Using the data below, return every line that holds the word "Partner".

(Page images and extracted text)
***

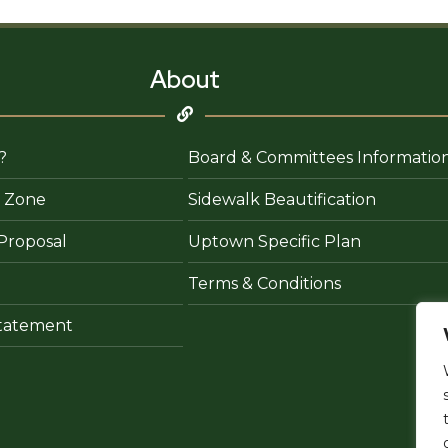
&
Bar
About
?
Board & Committees Informatio
 Zone
Sidewalk Beautification
Proposal
Uptown Specific Plan
Terms & Conditions
 Statement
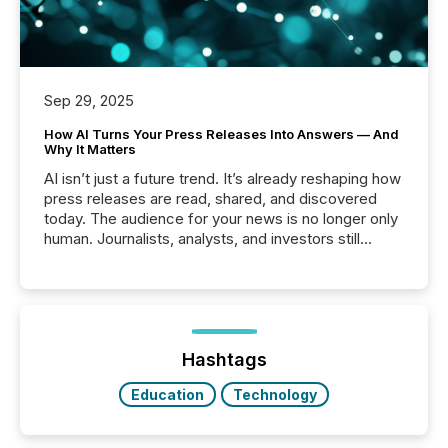
Sep 29, 2025
How AI Turns Your Press Releases Into Answers — And
Why It Matters
AI isn’t just a future trend. It’s already reshaping how
press releases are read, shared, and discovered
today. The audience for your news is no longer only
human. Journalists, analysts, and investors still
matter, but now AI systems are scanning, indexing,
and summarizing your announcements at scale.
Here are a few numbers that show the size of this
shift: 78% of companies now use AI in at least one
function (McKinsey, 2025) 92% of Fortune 500
companies are using OpenAI's technology...
Hashtags
Education
Technology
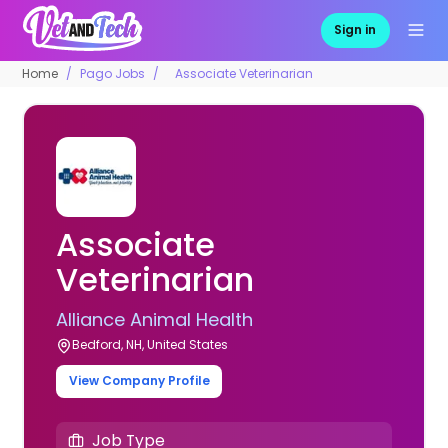
Sign in
Home
Pago Jobs
Associate Veterinarian
Associate
Veterinarian
Alliance Animal Health
Bedford, NH, United States
View Company Profile
Job Type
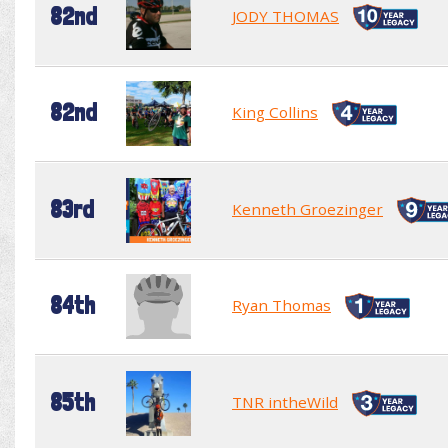
82nd
JODY THOMAS
82nd
King Collins
83rd
Kenneth Groezinger
84th
Ryan Thomas
85th
TNR intheWild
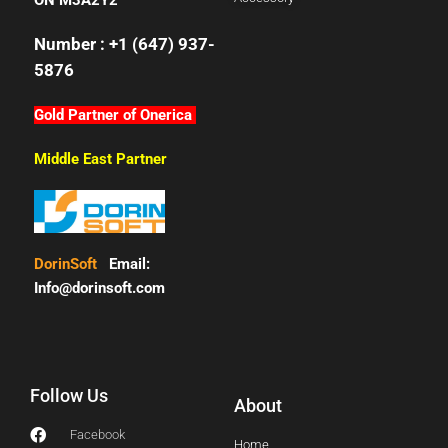
ON M3A2Y2
Number : +1 (647) 937-
5876
Gold Partner of Onerica
Middle East Partner
DorinSoft
Email:
Info@dorinsoft.com
Follow Us
About
Facebook
Home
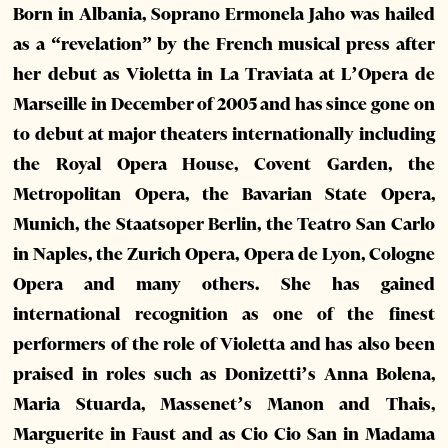
Born in Albania, Soprano Ermonela Jaho was hailed
as a “revelation” by the French musical press after
her debut as Violetta in La Traviata at L’Opera de
Marseille in December of 2005 and has since gone on
to debut at major theaters internationally including
the Royal Opera House, Covent Garden, the
Metropolitan Opera, the Bavarian State Opera,
Munich, the Staatsoper Berlin, the Teatro San Carlo
in Naples, the Zurich Opera, Opera de Lyon, Cologne
Opera and many others. She has gained
international recognition as one of the finest
performers of the role of Violetta and has also been
praised in roles such as Donizetti’s Anna Bolena,
Maria Stuarda, Massenet’s Manon and Thais,
Marguerite in Faust and as Cio Cio San in Madama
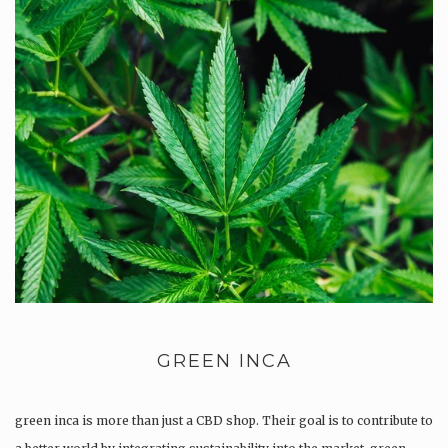
GREEN INCA
green inca is more than just a CBD shop. Their goal is to contribute to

***

Your solution ->
Gold Partner of Onerica
Middle East Partner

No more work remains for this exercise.